• **Task directions**: Filter the listing below, keeping only the lines that contain the string "skLineSegment"; the match is case-sensitive.

• **Raw records**:
* * * * *
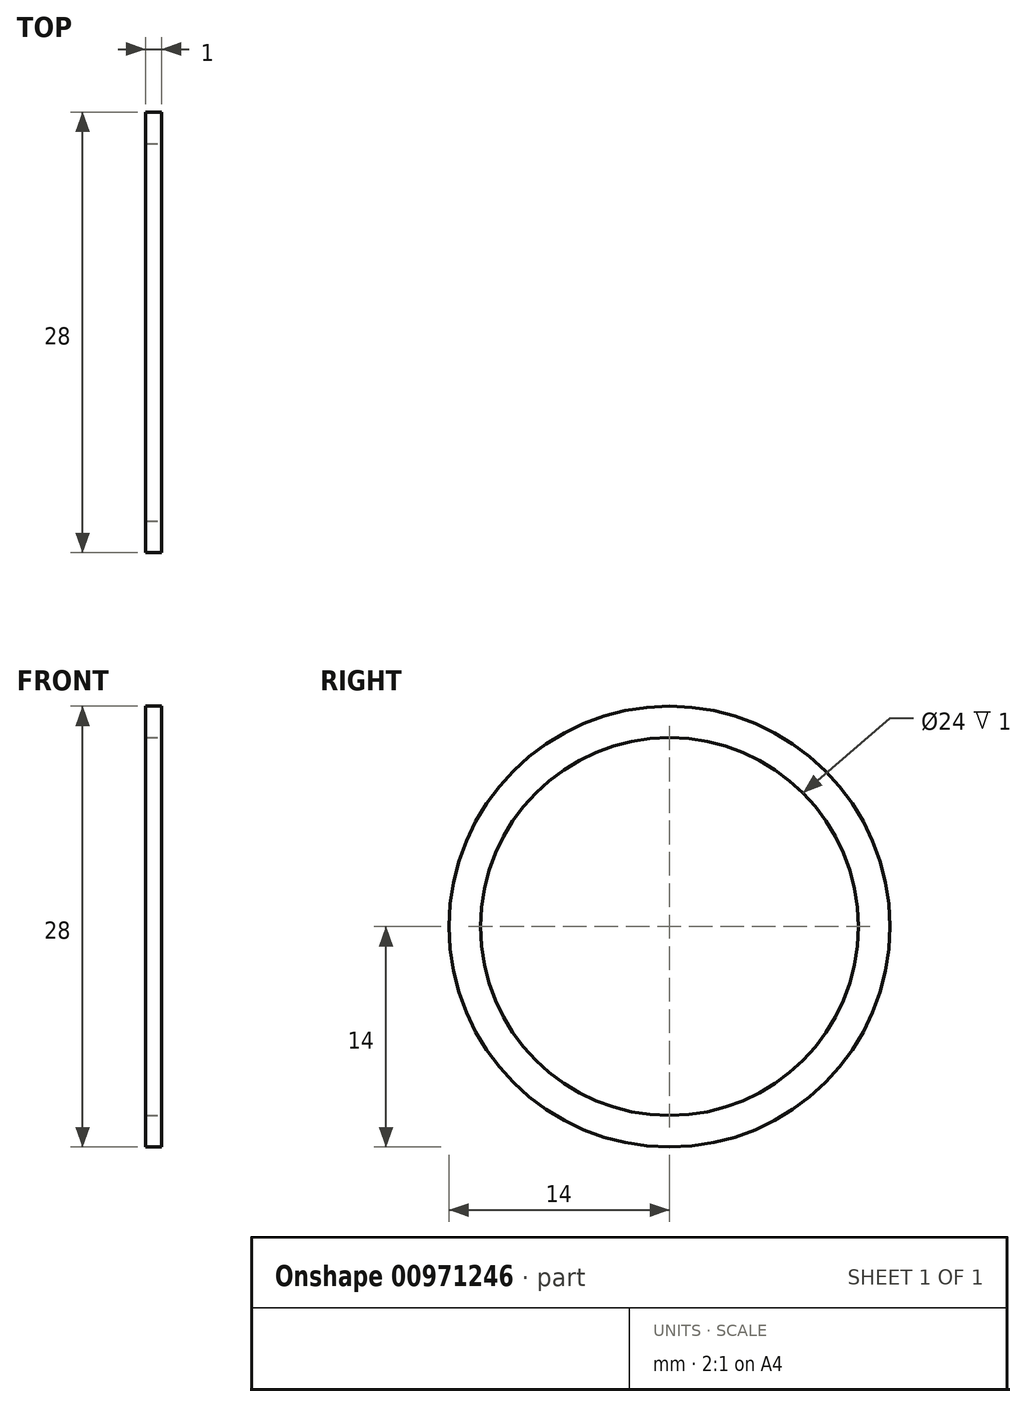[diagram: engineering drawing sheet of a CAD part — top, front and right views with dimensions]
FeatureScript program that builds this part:
annotation { "Feature Type Name" : "Feature", "Feature Type Description" : "" }
export const myFeature = defineFeature(function(context is Context, id is Id, definition is map)
    precondition{}
    {
        {
            var Q0;
            Q0=qCreatedBy(makeId("Front.planeOp"),FACE);
            var sketch = newSketch(context, id + "F0", { "sketchPlane" : qUnion([Q0])});
            skLineSegment(sketch, "E0.bottom", {"start": v(-14.02, 14) * mm, "end": v(-15.02, 14) * mm});
            skLineSegment(sketch, "E0.top", {"start": v(-14.02, 12) * mm, "end": v(-15.02, 12) * mm});
            skLineSegment(sketch, "E0.left", {"start": v(-14.02, 14) * mm, "end": v(-14.02, 12) * mm});
            skLineSegment(sketch, "E0.right", {"start": v(-15.02, 14) * mm, "end": v(-15.02, 12) * mm});
            skLineSegment(sketch, "E1", {"start": v(0, 0) * mm, "end": v(-14.12, 0) * mm});
            skSolve(sketch);
        }
        {
            var Q0;
            Q0=qSketchRegion(id+"F0",true);
            var Q1;
            Q1=sQuery(id+"F0.wireOp",EDGE,"E1");
            revolve(context, id + "F1", {"surfaceOperationType" : NewSurfaceOperationType.NEW, "entities" : qUnion([Q0]), "axis" : qUnion([Q1]), "revolveType" : RevolveType.FULL});
        }
    });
* * * * *
• **Final result**:
            skLineSegment(sketch, "E0.bottom", {"start": v(-14.02, 14) * mm, "end": v(-15.02, 14) * mm});
            skLineSegment(sketch, "E0.top", {"start": v(-14.02, 12) * mm, "end": v(-15.02, 12) * mm});
            skLineSegment(sketch, "E0.left", {"start": v(-14.02, 14) * mm, "end": v(-14.02, 12) * mm});
            skLineSegment(sketch, "E0.right", {"start": v(-15.02, 14) * mm, "end": v(-15.02, 12) * mm});
            skLineSegment(sketch, "E1", {"start": v(0, 0) * mm, "end": v(-14.12, 0) * mm});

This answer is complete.